(WHAT YOU NEED TO DO): Could you put every line of the records below into a numbered list, skipping blank lines? Leave the pictures out of your answer.

(Dataset excerpt)
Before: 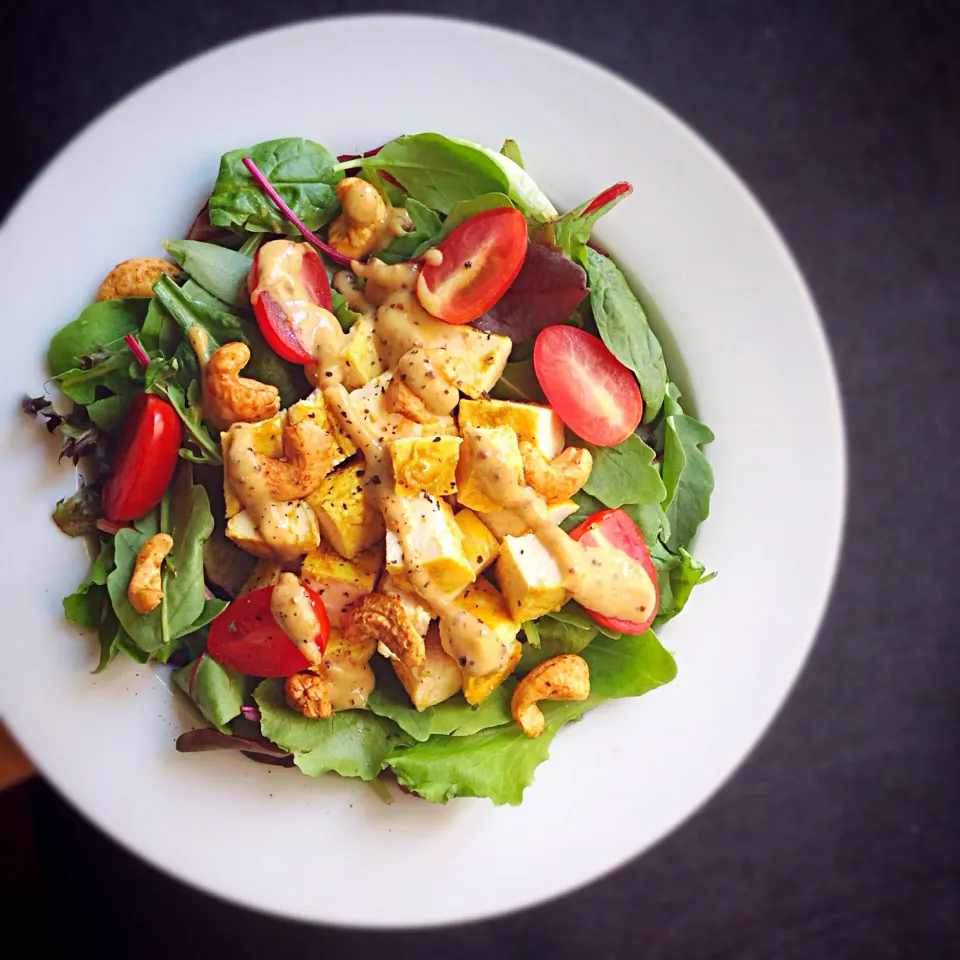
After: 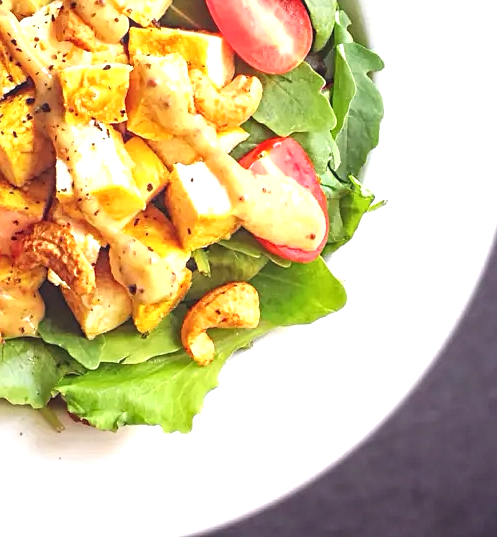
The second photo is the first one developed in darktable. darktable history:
sharpen: radius 1.272, amount 0.305, threshold 0
local contrast: on, module defaults
exposure: black level correction -0.005, exposure 0.622 EV, compensate highlight preservation false
crop: left 34.479%, top 38.822%, right 13.718%, bottom 5.172%
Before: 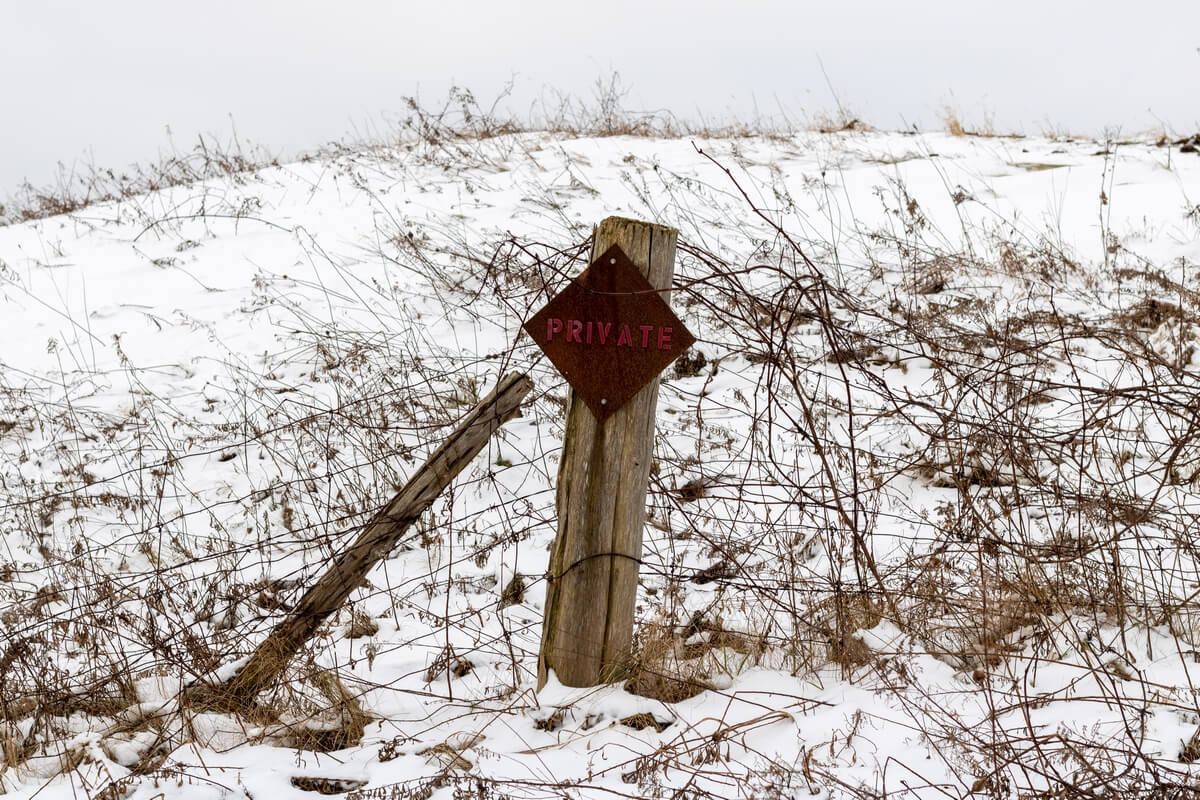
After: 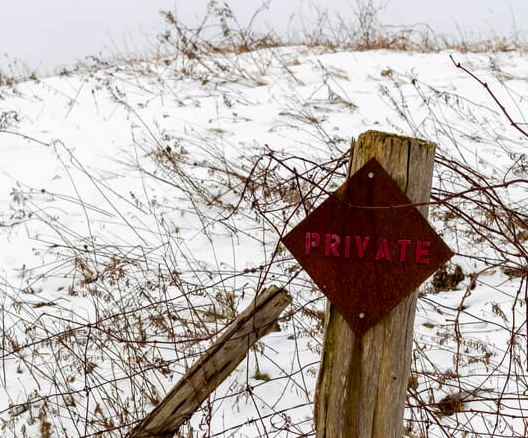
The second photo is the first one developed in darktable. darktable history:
contrast brightness saturation: brightness -0.02, saturation 0.35
crop: left 20.248%, top 10.86%, right 35.675%, bottom 34.321%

(SOLUTION TO THIS EXERCISE):
1. Before: 
2. After: 
3. The second photo is the first one developed in darktable. darktable history:
4. sharpen: radius 1.272, amount 0.305, threshold 0
5. local contrast: on, module defaults
6. exposure: black level correction -0.005, exposure 0.622 EV, compensate highlight preservation false
7. crop: left 34.479%, top 38.822%, right 13.718%, bottom 5.172%
8. Before: 
9. After: 
10. The second photo is the first one developed in darktable. darktable history:
11. contrast brightness saturation: brightness -0.02, saturation 0.35
12. crop: left 20.248%, top 10.86%, right 35.675%, bottom 34.321%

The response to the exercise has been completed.